(Stored data entries)
::::::
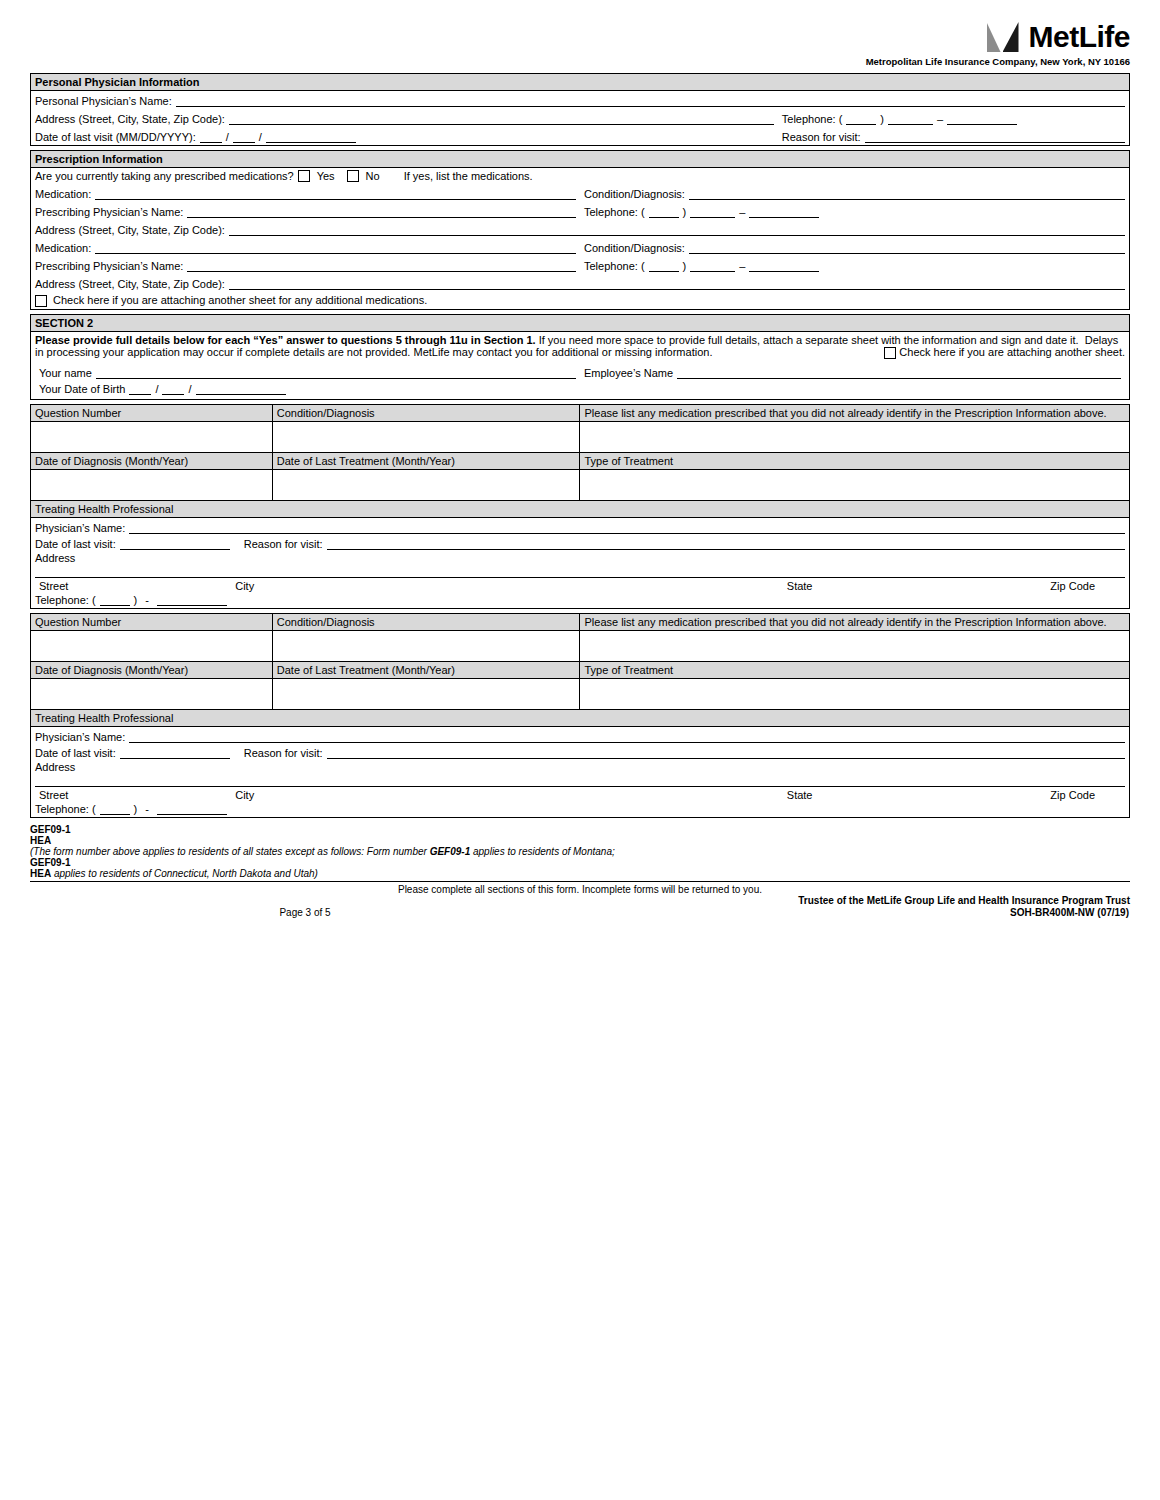MetLife
Metropolitan Life Insurance Company, New York, NY 10166
| Personal Physician Information |
| Personal Physician’s Name: |
| Address (Street, City, State, Zip Code): | Telephone: ( ) – |
| Date of last visit (MM/DD/YYYY): / / | Reason for visit: |
| Prescription Information |
| Are you currently taking any prescribed medications? Yes No If yes, list the medications. |
| Medication: | Condition/Diagnosis: |
| Prescribing Physician’s Name: | Telephone: ( ) – |
| Address (Street, City, State, Zip Code): |
| Medication: | Condition/Diagnosis: |
| Prescribing Physician’s Name: | Telephone: ( ) – |
| Address (Street, City, State, Zip Code): |
| Check here if you are attaching another sheet for any additional medications. |
| SECTION 2 |
| Please provide full details below for each “Yes” answer to questions 5 through 11u in Section 1. If you need more space to provide full details, attach a separate sheet with the information and sign and date it. Delays in processing your application may occur if complete details are not provided. MetLife may contact you for additional or missing information. Check here if you are attaching another sheet. |
| / Your name / Employee’s Name / / Your Date of Birth / / / / |
| Question Number | Condition/Diagnosis | Please list any medication prescribed that you did not already identify in the Prescription Information above. |
| Date of Diagnosis (Month/Year) | Date of Last Treatment (Month/Year) | Type of Treatment |
| Treating Health Professional |
| Physician’s Name: Date of last visit: Reason for visit: Address / Street / City / State / Zip Code / Telephone: ( ) - |
| Question Number | Condition/Diagnosis | Please list any medication prescribed that you did not already identify in the Prescription Information above. |
| Date of Diagnosis (Month/Year) | Date of Last Treatment (Month/Year) | Type of Treatment |
| Treating Health Professional |
| Physician’s Name: Date of last visit: Reason for visit: Address / Street / City / State / Zip Code / Telephone: ( ) - |
GEF09-1
HEA
(The form number above applies to residents of all states except as follows: Form number GEF09-1 applies to residents of Montana;
GEF09-1
HEA applies to residents of Connecticut, North Dakota and Utah)
Please complete all sections of this form. Incomplete forms will be returned to you.
Trustee of the MetLife Group Life and Health Insurance Program Trust
| Page 3 of 5 | SOH-BR400M-NW (07/19) |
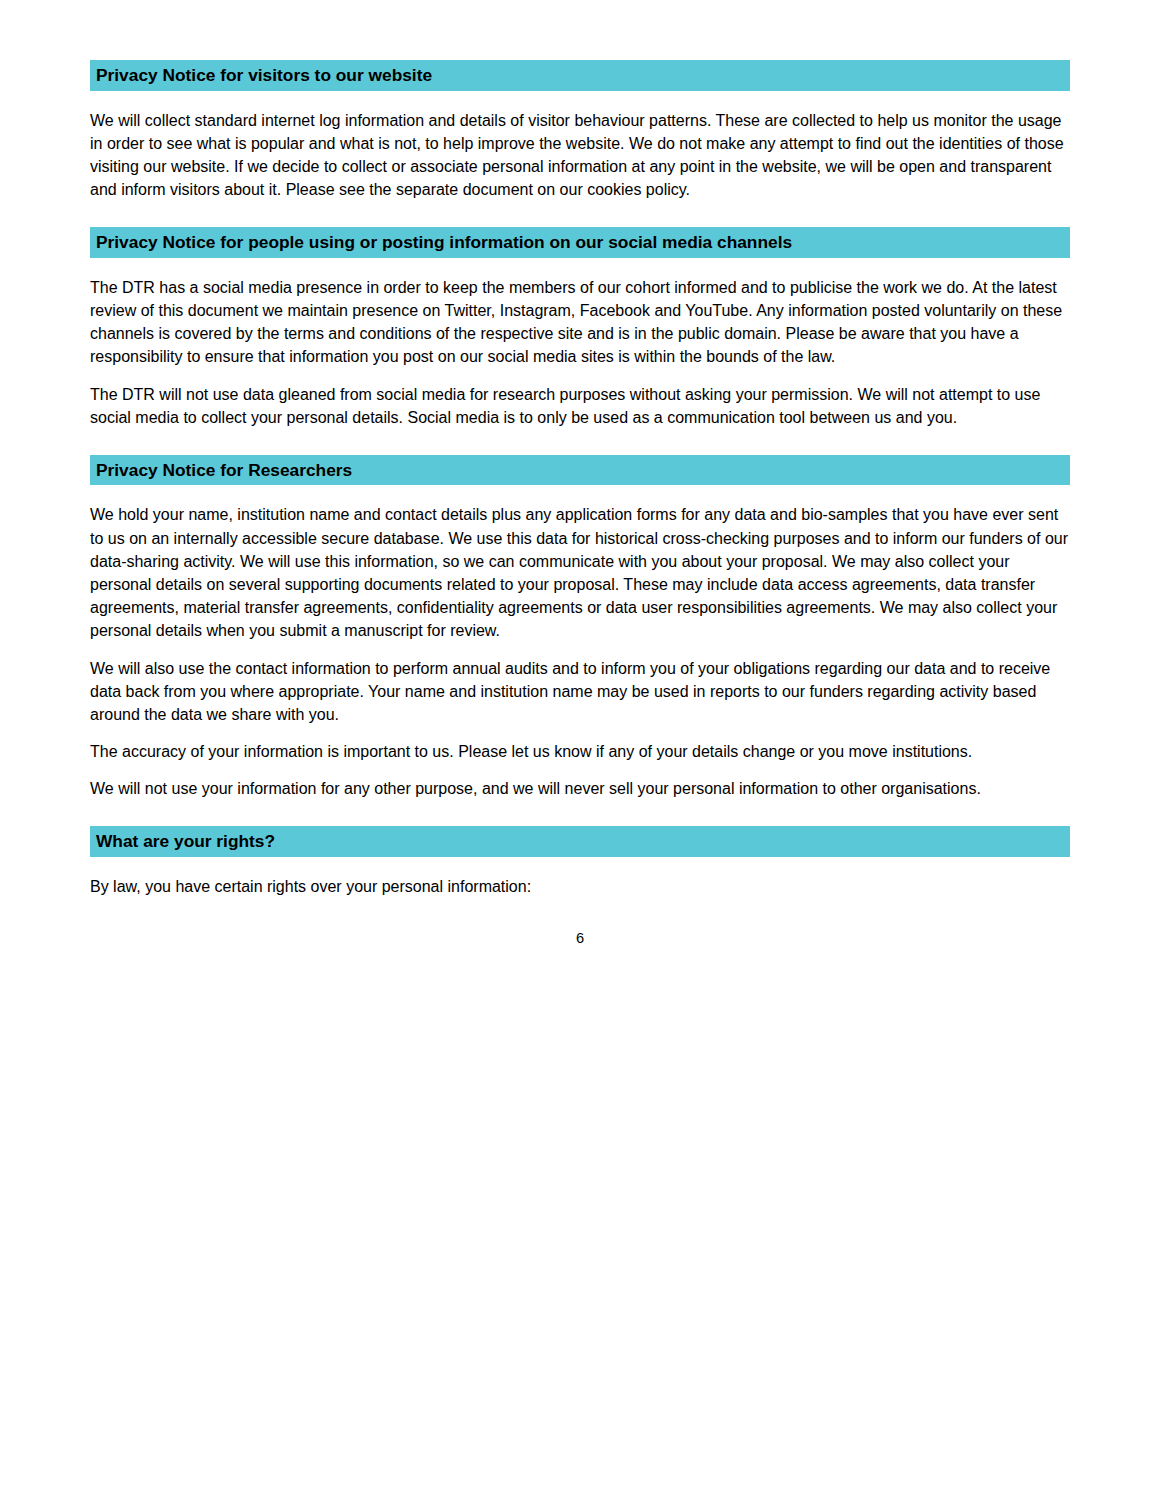Privacy Notice for visitors to our website
We will collect standard internet log information and details of visitor behaviour patterns. These are collected to help us monitor the usage in order to see what is popular and what is not, to help improve the website. We do not make any attempt to find out the identities of those visiting our website. If we decide to collect or associate personal information at any point in the website, we will be open and transparent and inform visitors about it. Please see the separate document on our cookies policy.
Privacy Notice for people using or posting information on our social media channels
The DTR has a social media presence in order to keep the members of our cohort informed and to publicise the work we do. At the latest review of this document we maintain presence on Twitter, Instagram, Facebook and YouTube. Any information posted voluntarily on these channels is covered by the terms and conditions of the respective site and is in the public domain. Please be aware that you have a responsibility to ensure that information you post on our social media sites is within the bounds of the law.
The DTR will not use data gleaned from social media for research purposes without asking your permission. We will not attempt to use social media to collect your personal details. Social media is to only be used as a communication tool between us and you.
Privacy Notice for Researchers
We hold your name, institution name and contact details plus any application forms for any data and bio-samples that you have ever sent to us on an internally accessible secure database. We use this data for historical cross-checking purposes and to inform our funders of our data-sharing activity. We will use this information, so we can communicate with you about your proposal. We may also collect your personal details on several supporting documents related to your proposal. These may include data access agreements, data transfer agreements, material transfer agreements, confidentiality agreements or data user responsibilities agreements. We may also collect your personal details when you submit a manuscript for review.
We will also use the contact information to perform annual audits and to inform you of your obligations regarding our data and to receive data back from you where appropriate. Your name and institution name may be used in reports to our funders regarding activity based around the data we share with you.
The accuracy of your information is important to us. Please let us know if any of your details change or you move institutions.
We will not use your information for any other purpose, and we will never sell your personal information to other organisations.
What are your rights?
By law, you have certain rights over your personal information:
6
::::::
→ **Exercise goal**
Restate the data word for word, minus any images.

→ **Response to this exercise**
MetLife
Metropolitan Life Insurance Company, New York, NY 10166
| Personal Physician Information |
| Personal Physician’s Name: |
| Address (Street, City, State, Zip Code): | Telephone: ( ) – |
| Date of last visit (MM/DD/YYYY): / / | Reason for visit: |
| Prescription Information |
| Are you currently taking any prescribed medications? Yes No If yes, list the medications. |
| Medication: | Condition/Diagnosis: |
| Prescribing Physician’s Name: | Telephone: ( ) – |
| Address (Street, City, State, Zip Code): |
| Medication: | Condition/Diagnosis: |
| Prescribing Physician’s Name: | Telephone: ( ) – |
| Address (Street, City, State, Zip Code): |
| Check here if you are attaching another sheet for any additional medications. |
| SECTION 2 |
| Please provide full details below for each “Yes” answer to questions 5 through 11u in Section 1. If you need more space to provide full details, attach a separate sheet with the information and sign and date it. Delays in processing your application may occur if complete details are not provided. MetLife may contact you for additional or missing information. Check here if you are attaching another sheet. |
| / Your name / Employee’s Name / / Your Date of Birth / / / / |
| Question Number | Condition/Diagnosis | Please list any medication prescribed that you did not already identify in the Prescription Information above. |
| Date of Diagnosis (Month/Year) | Date of Last Treatment (Month/Year) | Type of Treatment |
| Treating Health Professional |
| Physician’s Name: Date of last visit: Reason for visit: Address / Street / City / State / Zip Code / Telephone: ( ) - |
| Question Number | Condition/Diagnosis | Please list any medication prescribed that you did not already identify in the Prescription Information above. |
| Date of Diagnosis (Month/Year) | Date of Last Treatment (Month/Year) | Type of Treatment |
| Treating Health Professional |
| Physician’s Name: Date of last visit: Reason for visit: Address / Street / City / State / Zip Code / Telephone: ( ) - |
GEF09-1
HEA
(The form number above applies to residents of all states except as follows: Form number GEF09-1 applies to residents of Montana;
GEF09-1
HEA applies to residents of Connecticut, North Dakota and Utah)
Please complete all sections of this form. Incomplete forms will be returned to you.
Trustee of the MetLife Group Life and Health Insurance Program Trust
| Page 3 of 5 | SOH-BR400M-NW (07/19) |
Privacy Notice for visitors to our website
We will collect standard internet log information and details of visitor behaviour patterns. These are collected to help us monitor the usage in order to see what is popular and what is not, to help improve the website. We do not make any attempt to find out the identities of those visiting our website. If we decide to collect or associate personal information at any point in the website, we will be open and transparent and inform visitors about it. Please see the separate document on our cookies policy.
Privacy Notice for people using or posting information on our social media channels
The DTR has a social media presence in order to keep the members of our cohort informed and to publicise the work we do. At the latest review of this document we maintain presence on Twitter, Instagram, Facebook and YouTube. Any information posted voluntarily on these channels is covered by the terms and conditions of the respective site and is in the public domain. Please be aware that you have a responsibility to ensure that information you post on our social media sites is within the bounds of the law.
The DTR will not use data gleaned from social media for research purposes without asking your permission. We will not attempt to use social media to collect your personal details. Social media is to only be used as a communication tool between us and you.
Privacy Notice for Researchers
We hold your name, institution name and contact details plus any application forms for any data and bio-samples that you have ever sent to us on an internally accessible secure database. We use this data for historical cross-checking purposes and to inform our funders of our data-sharing activity. We will use this information, so we can communicate with you about your proposal. We may also collect your personal details on several supporting documents related to your proposal. These may include data access agreements, data transfer agreements, material transfer agreements, confidentiality agreements or data user responsibilities agreements. We may also collect your personal details when you submit a manuscript for review.
We will also use the contact information to perform annual audits and to inform you of your obligations regarding our data and to receive data back from you where appropriate. Your name and institution name may be used in reports to our funders regarding activity based around the data we share with you.
The accuracy of your information is important to us. Please let us know if any of your details change or you move institutions.
We will not use your information for any other purpose, and we will never sell your personal information to other organisations.
What are your rights?
By law, you have certain rights over your personal information:
6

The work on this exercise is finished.